From the entries below, copy out every line that contains the word "naszej".

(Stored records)
○ ○ ○ ○ ○ ○ ○
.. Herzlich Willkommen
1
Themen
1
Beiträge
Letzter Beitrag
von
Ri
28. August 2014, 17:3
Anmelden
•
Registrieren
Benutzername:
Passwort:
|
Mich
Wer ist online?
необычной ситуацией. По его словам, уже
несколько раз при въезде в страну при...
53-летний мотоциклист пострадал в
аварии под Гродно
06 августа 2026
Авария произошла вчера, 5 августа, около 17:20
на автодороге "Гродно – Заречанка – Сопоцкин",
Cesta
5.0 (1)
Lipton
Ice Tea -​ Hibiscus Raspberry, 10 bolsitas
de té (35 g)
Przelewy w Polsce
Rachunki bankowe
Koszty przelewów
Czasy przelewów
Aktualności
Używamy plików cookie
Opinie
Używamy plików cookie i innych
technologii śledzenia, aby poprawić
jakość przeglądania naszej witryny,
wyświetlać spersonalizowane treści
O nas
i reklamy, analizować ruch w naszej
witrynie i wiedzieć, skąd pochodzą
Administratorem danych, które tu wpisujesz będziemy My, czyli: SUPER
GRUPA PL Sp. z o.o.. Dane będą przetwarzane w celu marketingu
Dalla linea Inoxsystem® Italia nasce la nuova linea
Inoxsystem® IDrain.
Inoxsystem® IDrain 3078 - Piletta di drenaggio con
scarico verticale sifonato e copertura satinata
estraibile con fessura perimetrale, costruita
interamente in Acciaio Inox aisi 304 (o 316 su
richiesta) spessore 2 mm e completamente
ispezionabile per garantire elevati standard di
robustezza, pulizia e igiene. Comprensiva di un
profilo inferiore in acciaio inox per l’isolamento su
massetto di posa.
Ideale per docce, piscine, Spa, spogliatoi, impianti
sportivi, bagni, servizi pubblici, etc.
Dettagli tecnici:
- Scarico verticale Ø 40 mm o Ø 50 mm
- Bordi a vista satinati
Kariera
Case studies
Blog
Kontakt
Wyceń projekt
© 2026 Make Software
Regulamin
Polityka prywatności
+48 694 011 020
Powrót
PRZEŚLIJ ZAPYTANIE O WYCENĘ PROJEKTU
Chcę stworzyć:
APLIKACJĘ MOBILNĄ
○ ○ ○ ○ ○ ○ ○
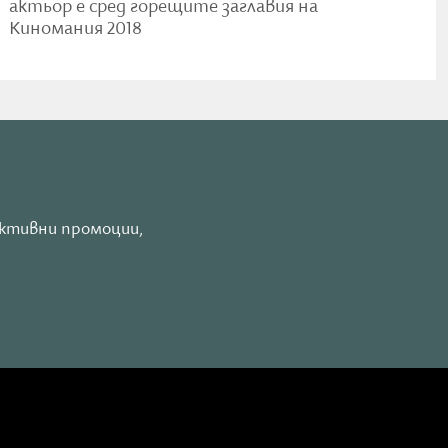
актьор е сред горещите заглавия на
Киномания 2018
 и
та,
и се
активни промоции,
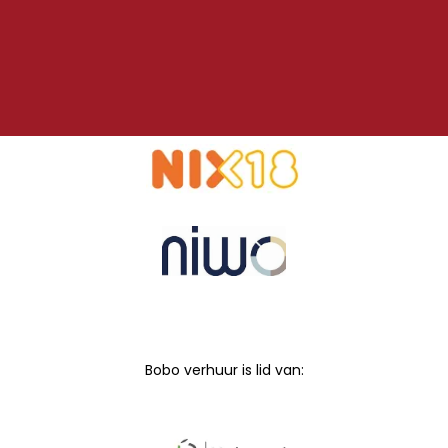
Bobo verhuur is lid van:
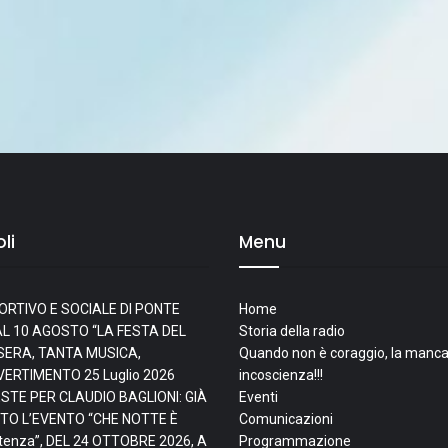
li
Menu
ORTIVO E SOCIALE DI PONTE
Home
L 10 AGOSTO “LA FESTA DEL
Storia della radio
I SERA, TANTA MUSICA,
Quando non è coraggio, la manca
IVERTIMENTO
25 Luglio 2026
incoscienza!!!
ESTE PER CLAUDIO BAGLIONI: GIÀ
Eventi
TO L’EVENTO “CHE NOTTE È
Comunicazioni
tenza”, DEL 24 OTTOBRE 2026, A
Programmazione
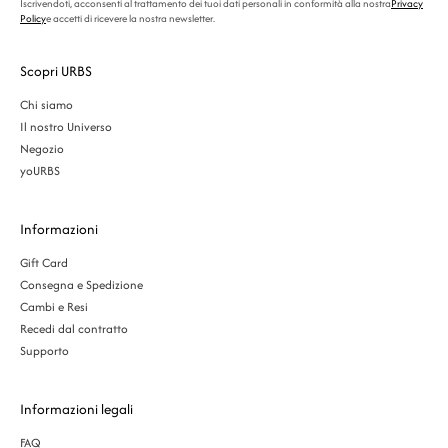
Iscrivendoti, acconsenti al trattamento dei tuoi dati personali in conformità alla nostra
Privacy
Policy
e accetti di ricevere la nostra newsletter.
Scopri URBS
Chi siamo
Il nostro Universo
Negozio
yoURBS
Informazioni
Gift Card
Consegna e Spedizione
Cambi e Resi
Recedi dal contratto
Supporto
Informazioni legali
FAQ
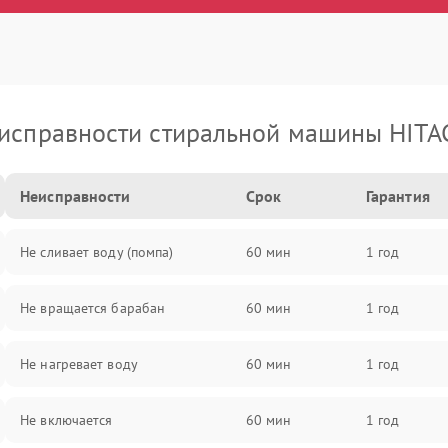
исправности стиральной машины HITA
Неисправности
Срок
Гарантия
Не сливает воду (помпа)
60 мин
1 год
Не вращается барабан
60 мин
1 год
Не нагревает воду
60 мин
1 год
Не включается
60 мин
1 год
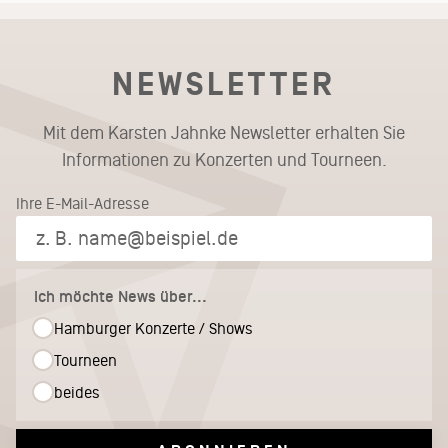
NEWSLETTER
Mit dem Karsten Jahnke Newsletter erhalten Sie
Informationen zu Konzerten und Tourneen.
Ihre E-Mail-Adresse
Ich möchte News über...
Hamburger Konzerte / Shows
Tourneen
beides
○ ○ ○ ○ ○ ○ ○
Task result>
jakość przeglądania naszej witryny,
i reklamy, analizować ruch w naszej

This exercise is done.